IMA accepts technically sound and scientifically rigorous research in the interdisciplinary field of imaging, including relevant algorithmic research and hardware and software development, and their applications relevant to medical research. The journal provides a platform to publish original research in structural and functional imaging.
The journal is also open to imaging studies of the human body and on animals that describe novel diagnostic imaging and analyses methods. Technical, theoretical, and clinical research in both normal and clinical populations is encouraged. Submissions describing methods, software, databases, replication studies as well as negative results are also considered.

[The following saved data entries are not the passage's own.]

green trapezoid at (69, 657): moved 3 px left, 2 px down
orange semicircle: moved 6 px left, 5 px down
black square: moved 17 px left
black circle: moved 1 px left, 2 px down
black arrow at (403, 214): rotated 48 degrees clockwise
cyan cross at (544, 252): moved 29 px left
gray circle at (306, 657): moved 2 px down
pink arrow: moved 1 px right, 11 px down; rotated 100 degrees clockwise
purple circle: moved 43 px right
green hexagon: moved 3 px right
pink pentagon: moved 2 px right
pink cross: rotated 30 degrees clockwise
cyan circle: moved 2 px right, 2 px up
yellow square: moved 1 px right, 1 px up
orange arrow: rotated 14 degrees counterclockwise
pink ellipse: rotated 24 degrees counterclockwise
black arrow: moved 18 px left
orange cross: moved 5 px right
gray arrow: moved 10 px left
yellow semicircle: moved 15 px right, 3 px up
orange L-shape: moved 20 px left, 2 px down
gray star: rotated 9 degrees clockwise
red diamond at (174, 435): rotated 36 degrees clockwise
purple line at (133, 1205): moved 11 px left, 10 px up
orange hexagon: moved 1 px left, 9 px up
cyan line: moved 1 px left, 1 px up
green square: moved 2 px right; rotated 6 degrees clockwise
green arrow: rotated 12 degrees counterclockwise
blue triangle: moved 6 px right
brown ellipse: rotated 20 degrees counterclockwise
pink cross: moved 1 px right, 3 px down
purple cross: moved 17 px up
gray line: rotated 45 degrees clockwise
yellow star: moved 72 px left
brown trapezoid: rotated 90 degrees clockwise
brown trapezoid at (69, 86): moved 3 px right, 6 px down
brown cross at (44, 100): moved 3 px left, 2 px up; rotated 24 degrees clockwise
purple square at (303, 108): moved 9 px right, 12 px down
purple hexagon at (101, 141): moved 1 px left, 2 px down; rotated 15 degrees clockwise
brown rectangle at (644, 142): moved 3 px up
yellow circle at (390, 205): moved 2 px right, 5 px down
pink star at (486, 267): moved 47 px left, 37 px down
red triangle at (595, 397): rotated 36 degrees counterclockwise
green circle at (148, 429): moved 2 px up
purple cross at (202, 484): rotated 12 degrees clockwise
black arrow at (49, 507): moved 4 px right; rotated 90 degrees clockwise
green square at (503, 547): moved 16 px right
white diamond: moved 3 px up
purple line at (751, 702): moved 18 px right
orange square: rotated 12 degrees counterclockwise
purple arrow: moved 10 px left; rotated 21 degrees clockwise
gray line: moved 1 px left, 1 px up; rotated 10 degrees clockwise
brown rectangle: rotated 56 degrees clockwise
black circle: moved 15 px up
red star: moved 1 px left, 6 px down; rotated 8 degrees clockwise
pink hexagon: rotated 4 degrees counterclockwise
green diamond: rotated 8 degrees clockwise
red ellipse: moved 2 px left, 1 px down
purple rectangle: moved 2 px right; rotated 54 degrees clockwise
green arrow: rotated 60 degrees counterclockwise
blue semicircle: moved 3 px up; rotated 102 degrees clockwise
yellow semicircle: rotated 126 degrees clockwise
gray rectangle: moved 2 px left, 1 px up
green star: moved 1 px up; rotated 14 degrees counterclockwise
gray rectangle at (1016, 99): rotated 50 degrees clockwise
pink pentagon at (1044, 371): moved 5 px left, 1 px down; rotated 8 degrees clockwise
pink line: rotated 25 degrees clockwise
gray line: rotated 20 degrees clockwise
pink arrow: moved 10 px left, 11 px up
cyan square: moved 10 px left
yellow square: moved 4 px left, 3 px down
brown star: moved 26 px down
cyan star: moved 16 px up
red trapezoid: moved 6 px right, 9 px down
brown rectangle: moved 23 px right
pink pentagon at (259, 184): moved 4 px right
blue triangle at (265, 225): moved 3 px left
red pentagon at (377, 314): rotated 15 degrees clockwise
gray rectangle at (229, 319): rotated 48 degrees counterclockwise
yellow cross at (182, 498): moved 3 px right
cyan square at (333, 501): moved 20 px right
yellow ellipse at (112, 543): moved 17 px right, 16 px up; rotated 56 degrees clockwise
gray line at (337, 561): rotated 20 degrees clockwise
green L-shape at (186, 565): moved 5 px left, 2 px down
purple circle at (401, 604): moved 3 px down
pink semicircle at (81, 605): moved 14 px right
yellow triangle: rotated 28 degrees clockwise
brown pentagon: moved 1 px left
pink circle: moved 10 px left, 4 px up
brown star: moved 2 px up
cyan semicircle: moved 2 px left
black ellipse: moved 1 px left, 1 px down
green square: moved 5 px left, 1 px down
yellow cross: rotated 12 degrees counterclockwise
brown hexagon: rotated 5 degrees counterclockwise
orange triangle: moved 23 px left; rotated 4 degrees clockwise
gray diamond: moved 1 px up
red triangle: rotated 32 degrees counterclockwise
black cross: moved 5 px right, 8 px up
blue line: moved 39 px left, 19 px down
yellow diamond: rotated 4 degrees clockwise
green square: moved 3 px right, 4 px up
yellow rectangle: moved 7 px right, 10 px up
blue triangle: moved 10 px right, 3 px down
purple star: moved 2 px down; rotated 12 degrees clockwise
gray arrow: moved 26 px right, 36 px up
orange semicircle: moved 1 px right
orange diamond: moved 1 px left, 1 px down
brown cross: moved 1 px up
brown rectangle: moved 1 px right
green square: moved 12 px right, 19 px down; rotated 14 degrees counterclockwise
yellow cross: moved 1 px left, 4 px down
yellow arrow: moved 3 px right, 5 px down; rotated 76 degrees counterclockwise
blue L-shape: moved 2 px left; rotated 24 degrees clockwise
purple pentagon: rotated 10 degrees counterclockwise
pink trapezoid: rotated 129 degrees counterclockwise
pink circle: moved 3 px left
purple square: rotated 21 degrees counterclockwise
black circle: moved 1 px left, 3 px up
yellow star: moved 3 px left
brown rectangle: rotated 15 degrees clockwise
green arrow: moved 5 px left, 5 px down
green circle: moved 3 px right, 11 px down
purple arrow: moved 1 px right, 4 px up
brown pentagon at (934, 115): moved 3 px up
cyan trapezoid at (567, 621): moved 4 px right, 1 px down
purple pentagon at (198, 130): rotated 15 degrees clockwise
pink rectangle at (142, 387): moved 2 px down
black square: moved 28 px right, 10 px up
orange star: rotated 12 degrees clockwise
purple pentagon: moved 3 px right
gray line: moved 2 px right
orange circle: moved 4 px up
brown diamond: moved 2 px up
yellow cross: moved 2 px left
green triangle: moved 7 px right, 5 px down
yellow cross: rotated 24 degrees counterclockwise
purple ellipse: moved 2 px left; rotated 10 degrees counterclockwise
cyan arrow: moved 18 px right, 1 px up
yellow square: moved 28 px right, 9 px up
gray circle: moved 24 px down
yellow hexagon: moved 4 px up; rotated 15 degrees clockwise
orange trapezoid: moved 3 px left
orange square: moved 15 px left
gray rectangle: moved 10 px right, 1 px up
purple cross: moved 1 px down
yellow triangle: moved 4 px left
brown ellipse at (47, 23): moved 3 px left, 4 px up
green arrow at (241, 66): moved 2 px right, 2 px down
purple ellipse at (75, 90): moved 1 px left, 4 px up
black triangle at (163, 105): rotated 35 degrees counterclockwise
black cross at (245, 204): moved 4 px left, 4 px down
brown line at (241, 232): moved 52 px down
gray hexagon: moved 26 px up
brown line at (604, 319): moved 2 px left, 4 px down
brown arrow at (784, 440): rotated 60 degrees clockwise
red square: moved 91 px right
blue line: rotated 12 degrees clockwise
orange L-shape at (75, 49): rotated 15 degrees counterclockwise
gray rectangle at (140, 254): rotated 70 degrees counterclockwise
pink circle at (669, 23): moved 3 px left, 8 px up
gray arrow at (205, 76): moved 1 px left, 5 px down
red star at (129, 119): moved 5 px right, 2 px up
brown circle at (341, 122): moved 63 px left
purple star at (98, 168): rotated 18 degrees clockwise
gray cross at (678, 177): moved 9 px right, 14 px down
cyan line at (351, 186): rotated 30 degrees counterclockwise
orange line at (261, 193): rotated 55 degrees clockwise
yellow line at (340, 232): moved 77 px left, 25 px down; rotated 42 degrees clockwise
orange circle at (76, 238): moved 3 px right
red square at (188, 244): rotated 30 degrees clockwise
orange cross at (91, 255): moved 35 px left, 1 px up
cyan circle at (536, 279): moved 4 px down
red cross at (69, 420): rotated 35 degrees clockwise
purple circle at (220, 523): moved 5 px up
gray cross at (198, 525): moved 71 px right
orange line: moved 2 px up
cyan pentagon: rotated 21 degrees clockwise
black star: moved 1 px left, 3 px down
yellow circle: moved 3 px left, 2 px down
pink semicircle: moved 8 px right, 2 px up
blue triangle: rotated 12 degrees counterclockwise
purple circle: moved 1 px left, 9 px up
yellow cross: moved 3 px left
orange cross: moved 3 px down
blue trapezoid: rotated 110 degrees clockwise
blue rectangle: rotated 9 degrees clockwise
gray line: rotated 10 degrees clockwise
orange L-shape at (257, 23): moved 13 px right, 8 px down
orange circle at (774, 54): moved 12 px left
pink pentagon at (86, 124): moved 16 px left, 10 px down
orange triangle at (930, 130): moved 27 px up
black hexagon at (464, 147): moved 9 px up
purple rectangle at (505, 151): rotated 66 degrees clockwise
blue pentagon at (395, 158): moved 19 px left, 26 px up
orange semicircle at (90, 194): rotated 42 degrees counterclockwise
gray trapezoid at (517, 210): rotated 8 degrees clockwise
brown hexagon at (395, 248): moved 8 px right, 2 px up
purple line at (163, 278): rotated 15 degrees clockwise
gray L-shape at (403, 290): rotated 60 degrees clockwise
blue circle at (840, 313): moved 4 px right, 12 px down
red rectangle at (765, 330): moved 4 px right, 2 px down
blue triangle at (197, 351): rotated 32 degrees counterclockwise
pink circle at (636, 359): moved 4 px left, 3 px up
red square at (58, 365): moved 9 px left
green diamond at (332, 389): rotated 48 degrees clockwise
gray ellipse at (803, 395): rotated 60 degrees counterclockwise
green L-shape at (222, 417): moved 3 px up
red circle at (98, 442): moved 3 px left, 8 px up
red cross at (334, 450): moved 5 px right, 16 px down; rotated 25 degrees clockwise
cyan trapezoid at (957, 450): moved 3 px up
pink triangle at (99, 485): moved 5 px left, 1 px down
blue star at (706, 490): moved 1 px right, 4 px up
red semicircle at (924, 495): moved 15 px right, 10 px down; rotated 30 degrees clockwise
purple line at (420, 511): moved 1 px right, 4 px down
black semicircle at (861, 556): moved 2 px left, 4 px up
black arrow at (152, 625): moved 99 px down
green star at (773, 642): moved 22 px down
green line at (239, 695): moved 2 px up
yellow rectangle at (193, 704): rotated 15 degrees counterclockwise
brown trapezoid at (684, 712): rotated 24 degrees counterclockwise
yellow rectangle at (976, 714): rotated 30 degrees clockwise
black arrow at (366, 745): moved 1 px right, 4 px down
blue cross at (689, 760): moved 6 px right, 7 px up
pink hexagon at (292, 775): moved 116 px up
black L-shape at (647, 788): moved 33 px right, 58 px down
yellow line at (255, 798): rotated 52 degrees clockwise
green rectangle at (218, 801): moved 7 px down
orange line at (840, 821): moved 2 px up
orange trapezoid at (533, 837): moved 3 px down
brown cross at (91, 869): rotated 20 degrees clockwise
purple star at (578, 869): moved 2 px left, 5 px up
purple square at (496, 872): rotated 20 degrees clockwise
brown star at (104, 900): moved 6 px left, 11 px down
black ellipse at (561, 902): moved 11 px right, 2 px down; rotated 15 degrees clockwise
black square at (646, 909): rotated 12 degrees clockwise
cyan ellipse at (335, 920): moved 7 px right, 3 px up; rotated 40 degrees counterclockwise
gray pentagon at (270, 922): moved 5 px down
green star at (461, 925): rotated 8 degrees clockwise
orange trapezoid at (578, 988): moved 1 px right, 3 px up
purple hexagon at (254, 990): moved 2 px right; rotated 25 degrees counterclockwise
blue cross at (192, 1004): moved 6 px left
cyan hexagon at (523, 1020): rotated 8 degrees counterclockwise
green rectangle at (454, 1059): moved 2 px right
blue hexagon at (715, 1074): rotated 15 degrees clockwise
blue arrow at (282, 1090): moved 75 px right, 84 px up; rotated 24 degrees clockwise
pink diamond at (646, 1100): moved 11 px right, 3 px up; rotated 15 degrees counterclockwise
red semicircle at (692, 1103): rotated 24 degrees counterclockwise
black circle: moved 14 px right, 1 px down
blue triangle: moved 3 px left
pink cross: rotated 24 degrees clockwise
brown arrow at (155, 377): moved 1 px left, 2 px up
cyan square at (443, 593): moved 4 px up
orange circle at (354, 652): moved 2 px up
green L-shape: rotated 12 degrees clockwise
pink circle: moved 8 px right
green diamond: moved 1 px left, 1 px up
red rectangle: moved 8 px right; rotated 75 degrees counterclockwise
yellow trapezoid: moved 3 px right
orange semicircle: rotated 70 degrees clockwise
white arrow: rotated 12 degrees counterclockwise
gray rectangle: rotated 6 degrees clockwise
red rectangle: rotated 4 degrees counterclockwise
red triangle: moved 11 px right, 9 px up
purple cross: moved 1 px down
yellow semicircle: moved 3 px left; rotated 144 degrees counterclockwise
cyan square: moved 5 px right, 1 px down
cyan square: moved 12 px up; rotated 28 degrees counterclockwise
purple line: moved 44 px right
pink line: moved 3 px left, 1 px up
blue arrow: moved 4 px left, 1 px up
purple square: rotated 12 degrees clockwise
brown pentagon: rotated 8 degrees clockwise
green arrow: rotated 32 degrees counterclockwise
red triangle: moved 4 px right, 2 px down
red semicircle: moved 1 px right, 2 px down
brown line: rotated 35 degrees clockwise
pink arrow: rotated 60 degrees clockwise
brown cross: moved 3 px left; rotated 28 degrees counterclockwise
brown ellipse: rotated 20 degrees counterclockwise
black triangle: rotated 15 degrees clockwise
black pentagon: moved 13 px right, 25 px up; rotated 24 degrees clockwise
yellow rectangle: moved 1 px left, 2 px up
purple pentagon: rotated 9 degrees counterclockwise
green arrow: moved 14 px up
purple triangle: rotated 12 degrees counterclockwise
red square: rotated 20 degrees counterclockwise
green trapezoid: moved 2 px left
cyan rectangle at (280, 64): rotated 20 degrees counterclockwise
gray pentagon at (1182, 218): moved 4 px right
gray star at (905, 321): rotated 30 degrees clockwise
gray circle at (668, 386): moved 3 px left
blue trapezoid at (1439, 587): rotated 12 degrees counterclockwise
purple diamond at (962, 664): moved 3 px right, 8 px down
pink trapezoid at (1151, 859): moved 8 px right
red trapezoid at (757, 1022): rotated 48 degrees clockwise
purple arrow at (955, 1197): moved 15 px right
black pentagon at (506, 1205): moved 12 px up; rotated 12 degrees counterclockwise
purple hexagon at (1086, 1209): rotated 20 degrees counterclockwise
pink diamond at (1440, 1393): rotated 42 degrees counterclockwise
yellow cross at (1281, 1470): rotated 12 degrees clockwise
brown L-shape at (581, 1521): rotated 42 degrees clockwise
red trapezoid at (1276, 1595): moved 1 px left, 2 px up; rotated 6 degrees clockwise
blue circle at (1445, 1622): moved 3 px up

The scope of the journal includes, but is not limited to, the following in the context of biomedical research:
Imaging and neuro-imaging modalities: structural MRI, functional MRI, PET, SPECT, CT, ultrasound, EEG, MEG, NIRS etc.;
Neuromodulation and brain stimulation techniques such as TMS and tDCS;
Software and hardware for imaging, especially related to human and animal health;
Image segmentation in normal and clinical populations;
Pattern analysis and classification using machine learning techniques;
Computational modeling and analysis;
Brain connectivity and connectomics;
Systems-level characterization of brain function;
Neural networks and neurorobotics;
Computer vision, based on human/animal physiology;
Brain-computer interface (BCI) technology;
Big data, databasing and data mining.